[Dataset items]
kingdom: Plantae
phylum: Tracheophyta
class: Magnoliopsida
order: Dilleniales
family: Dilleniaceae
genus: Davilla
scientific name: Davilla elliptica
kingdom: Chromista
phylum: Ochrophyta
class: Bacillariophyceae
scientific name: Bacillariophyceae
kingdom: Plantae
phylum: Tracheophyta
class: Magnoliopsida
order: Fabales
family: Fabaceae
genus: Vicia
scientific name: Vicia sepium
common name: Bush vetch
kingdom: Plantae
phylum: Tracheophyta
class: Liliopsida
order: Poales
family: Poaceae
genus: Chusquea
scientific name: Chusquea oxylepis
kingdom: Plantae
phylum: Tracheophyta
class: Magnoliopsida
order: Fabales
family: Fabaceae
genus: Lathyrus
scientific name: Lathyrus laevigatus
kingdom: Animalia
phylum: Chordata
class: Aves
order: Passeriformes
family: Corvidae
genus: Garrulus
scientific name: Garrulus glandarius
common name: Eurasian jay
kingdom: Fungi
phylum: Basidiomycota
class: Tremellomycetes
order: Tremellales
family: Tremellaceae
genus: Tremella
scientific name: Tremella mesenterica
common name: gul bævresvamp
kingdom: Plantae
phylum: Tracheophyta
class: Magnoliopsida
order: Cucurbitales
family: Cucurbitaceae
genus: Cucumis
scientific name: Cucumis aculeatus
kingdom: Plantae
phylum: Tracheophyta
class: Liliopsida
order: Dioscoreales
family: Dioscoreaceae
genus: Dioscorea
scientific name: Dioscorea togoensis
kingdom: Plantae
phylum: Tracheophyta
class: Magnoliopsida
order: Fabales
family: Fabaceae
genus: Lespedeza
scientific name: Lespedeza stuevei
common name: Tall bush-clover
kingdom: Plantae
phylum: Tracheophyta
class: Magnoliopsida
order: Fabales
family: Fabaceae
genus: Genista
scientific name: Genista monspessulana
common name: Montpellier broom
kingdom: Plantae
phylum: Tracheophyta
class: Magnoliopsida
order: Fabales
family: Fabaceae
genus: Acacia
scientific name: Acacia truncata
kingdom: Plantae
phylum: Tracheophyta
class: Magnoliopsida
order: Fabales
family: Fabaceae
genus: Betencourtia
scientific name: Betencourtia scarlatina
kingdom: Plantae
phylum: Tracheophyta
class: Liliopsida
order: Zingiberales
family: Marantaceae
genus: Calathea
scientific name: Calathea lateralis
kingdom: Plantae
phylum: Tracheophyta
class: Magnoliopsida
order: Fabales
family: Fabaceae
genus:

Exercise task »
Format every line in the rows above as a JSON array of strings, one string per line, with blank lines omitted.

Correct result »
[
  "kingdom: Plantae",
  "phylum: Tracheophyta",
  "class: Magnoliopsida",
  "order: Dilleniales",
  "family: Dilleniaceae",
  "genus: Davilla",
  "scientific name: Davilla elliptica",
  "kingdom: Chromista",
  "phylum: Ochrophyta",
  "class: Bacillariophyceae",
  "scientific name: Bacillariophyceae",
  "kingdom: Plantae",
  "phylum: Tracheophyta",
  "class: Magnoliopsida",
  "order: Fabales",
  "family: Fabaceae",
  "genus: Vicia",
  "scientific name: Vicia sepium",
  "common name: Bush vetch",
  "kingdom: Plantae",
  "phylum: Tracheophyta",
  "class: Liliopsida",
  "order: Poales",
  "family: Poaceae",
  "genus: Chusquea",
  "scientific name: Chusquea oxylepis",
  "kingdom: Plantae",
  "phylum: Tracheophyta",
  "class: Magnoliopsida",
  "order: Fabales",
  "family: Fabaceae",
  "genus: Lathyrus",
  "scientific name: Lathyrus laevigatus",
  "kingdom: Animalia",
  "phylum: Chordata",
  "class: Aves",
  "order: Passeriformes",
  "family: Corvidae",
  "genus: Garrulus",
  "scientific name: Garrulus glandarius",
  "common name: Eurasian jay",
  "kingdom: Fungi",
  "phylum: Basidiomycota",
  "class: Tremellomycetes",
  "order: Tremellales",
  "family: Tremellaceae",
  "genus: Tremella",
  "scientific name: Tremella mesenterica",
  "common name: gul bævresvamp",
  "kingdom: Plantae",
  "phylum: Tracheophyta",
  "class: Magnoliopsida",
  "order: Cucurbitales",
  "family: Cucurbitaceae",
  "genus: Cucumis",
  "scientific name: Cucumis aculeatus",
  "kingdom: Plantae",
  "phylum: Tracheophyta",
  "class: Liliopsida",
  "order: Dioscoreales",
  "family: Dioscoreaceae",
  "genus: Dioscorea",
  "scientific name: Dioscorea togoensis",
  "kingdom: Plantae",
  "phylum: Tracheophyta",
  "class: Magnoliopsida",
  "order: Fabales",
  "family: Fabaceae",
  "genus: Lespedeza",
  "scientific name: Lespedeza stuevei",
  "common name: Tall bush-clover",
  "kingdom: Plantae",
  "phylum: Tracheophyta",
  "class: Magnoliopsida",
  "order: Fabales",
  "family: Fabaceae",
  "genus: Genista",
  "scientific name: Genista monspessulana",
  "common name: Montpellier broom",
  "kingdom: Plantae",
  "phylum: Tracheophyta",
  "class: Magnoliopsida",
  "order: Fabales",
  "family: Fabaceae",
  "genus: Acacia",
  "scientific name: Acacia truncata",
  "kingdom: Plantae",
  "phylum: Tracheophyta",
  "class: Magnoliopsida",
  "order: Fabales",
  "family: Fabaceae",
  "genus: Betencourtia",
  "scientific name: Betencourtia scarlatina",
  "kingdom: Plantae",
  "phylum: Tracheophyta",
  "class: Liliopsida",
  "order: Zingiberales",
  "family: Marantaceae",
  "genus: Calathea",
  "scientific name: Calathea lateralis",
  "kingdom: Plantae",
  "phylum: Tracheophyta",
  "class: Magnoliopsida",
  "order: Fabales",
  "family: Fabaceae",
  "genus:"
]